3 2. Auf die Einwände des Beschwerdeführers gegen § 43 StVollzG und gegen §41 in Verbindung mit § 149 Abs. 4 StVollzG kommt es insoweit nicht an. Unabhängig davon wird mit diesen Einwänden die Möglichkeit einer Verletzung von Grundrechten nicht aufgezeigt.
4 a) Die Verfassungsbeschwerde setzt sich mit keinem einzigen der Gesichtspunkte auseinander, von denen es nach der Rechtsprechung des Bundesverfassungsgerichts abhängt, ob die Höhe des monetären Entgelts für die Arbeit von Gefangenen mit deren grundrechtlichem Anspruch auf einen resozialisierungsorientierten Strafvollzug (vgl. BVerfGE 116, 69 <85>, m.w.N.) vereinbar ist (vgl. zuletzt BVerfG, Beschluss der 3. Kammer des Zweiten Senats vom 24. März 2002 - 2 BvR 2175/01 -, juris Rn. 37 f., 41, 44 f., 46, 48 f.).
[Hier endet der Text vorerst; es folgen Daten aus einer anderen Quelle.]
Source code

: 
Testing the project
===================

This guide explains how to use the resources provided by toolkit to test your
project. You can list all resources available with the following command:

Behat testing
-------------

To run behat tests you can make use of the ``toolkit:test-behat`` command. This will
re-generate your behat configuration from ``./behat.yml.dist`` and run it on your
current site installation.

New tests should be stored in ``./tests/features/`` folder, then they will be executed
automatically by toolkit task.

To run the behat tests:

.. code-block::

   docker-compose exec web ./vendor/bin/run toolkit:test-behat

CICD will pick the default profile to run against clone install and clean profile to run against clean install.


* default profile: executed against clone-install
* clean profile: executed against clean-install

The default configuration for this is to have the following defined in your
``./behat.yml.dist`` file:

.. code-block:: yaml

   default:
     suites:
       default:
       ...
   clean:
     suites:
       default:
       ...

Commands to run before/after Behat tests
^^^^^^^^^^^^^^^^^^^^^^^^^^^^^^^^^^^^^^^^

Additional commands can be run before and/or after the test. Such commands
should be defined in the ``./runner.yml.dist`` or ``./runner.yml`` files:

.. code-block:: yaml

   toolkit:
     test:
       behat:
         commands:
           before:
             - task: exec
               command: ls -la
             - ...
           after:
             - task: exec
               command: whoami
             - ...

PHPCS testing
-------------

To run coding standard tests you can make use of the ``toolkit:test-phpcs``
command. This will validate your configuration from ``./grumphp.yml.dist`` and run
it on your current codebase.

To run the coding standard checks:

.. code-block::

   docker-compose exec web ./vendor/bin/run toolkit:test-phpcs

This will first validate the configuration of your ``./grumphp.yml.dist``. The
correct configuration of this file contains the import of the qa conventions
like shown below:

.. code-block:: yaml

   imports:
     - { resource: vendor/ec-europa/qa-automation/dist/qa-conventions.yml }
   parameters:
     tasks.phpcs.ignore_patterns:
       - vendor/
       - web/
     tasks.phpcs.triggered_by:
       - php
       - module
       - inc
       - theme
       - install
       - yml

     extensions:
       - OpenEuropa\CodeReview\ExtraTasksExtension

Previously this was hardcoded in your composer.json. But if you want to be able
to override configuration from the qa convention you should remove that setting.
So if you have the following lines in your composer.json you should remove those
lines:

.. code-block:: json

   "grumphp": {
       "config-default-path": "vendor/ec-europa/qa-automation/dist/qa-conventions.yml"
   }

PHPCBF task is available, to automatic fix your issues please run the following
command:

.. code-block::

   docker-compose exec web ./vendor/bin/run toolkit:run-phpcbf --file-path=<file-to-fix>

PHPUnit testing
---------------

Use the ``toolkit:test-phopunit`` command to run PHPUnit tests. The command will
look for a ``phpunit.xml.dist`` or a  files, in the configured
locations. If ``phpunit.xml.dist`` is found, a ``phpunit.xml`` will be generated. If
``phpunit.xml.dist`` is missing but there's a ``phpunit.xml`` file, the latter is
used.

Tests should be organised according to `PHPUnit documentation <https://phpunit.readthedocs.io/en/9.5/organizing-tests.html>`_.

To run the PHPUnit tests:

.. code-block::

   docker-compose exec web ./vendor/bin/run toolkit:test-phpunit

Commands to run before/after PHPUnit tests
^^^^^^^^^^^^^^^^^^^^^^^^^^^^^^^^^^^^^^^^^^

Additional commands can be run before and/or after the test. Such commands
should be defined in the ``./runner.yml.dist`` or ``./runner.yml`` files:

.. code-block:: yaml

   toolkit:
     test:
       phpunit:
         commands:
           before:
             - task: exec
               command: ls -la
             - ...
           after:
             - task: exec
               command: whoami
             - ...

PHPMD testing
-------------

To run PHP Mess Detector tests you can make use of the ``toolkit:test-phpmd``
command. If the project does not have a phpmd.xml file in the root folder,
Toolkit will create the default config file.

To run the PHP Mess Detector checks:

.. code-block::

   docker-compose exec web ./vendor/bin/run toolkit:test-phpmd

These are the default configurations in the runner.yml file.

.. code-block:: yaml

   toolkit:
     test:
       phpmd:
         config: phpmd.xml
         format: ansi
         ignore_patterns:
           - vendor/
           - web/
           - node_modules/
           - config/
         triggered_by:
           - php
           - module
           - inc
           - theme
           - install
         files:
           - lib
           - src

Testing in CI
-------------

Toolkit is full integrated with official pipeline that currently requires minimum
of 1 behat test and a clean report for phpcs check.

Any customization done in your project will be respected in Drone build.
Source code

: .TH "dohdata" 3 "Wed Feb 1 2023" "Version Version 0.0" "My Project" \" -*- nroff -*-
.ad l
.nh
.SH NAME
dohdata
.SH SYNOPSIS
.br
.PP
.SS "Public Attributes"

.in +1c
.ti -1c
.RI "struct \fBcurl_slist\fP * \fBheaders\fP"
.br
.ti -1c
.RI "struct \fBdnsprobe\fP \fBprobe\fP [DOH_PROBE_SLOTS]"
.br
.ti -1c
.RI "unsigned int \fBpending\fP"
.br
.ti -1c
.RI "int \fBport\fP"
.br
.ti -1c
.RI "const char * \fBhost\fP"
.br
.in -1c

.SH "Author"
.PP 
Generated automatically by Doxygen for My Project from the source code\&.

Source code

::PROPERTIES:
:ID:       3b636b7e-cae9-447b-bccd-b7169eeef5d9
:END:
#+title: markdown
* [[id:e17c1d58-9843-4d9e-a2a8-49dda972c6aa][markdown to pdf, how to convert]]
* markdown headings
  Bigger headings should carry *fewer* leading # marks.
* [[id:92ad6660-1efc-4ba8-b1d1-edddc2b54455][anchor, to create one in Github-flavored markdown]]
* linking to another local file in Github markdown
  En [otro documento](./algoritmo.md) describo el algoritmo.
5 b) Die Ausführungen des Beschwerdeführers zur Unvereinbarkeit der Arbeit von Gefangenen bei privaten Unternehmerbetrieben (§ 149 Abs. 4 StVollzG) mit Art. 2 Abs. 2 lit. c) des ILO-Übereinkommens Nr. 29 vom 28. Juni 1930 (vgl. BGBl 1956 II S. 640; in der Bundesrepublik Deutschland in Kraft seit 13. Juni 1957 <BGBl 1957 II S. 1694>) - dem als einem menschenrechtsbezogenen Übereinkommen allerdings Bedeutung für die Auslegung des Grundgesetzes zukommt (vgl. BVerfGE 98, 169 <206>; 116, 69 <90 f.>) - gehen bereits am Wortlaut der fraglichen Bestimmung vorbei. Mit der hierzu bereits vorliegenden Rechtsprechung des Bundesverfassungsgerichts (vgl. BVerfGE 98, 169 <206>) setzt der Beschwerdeführer sich ebenfalls nicht auseinander.
6 Diese Entscheidung ist unanfechtbar.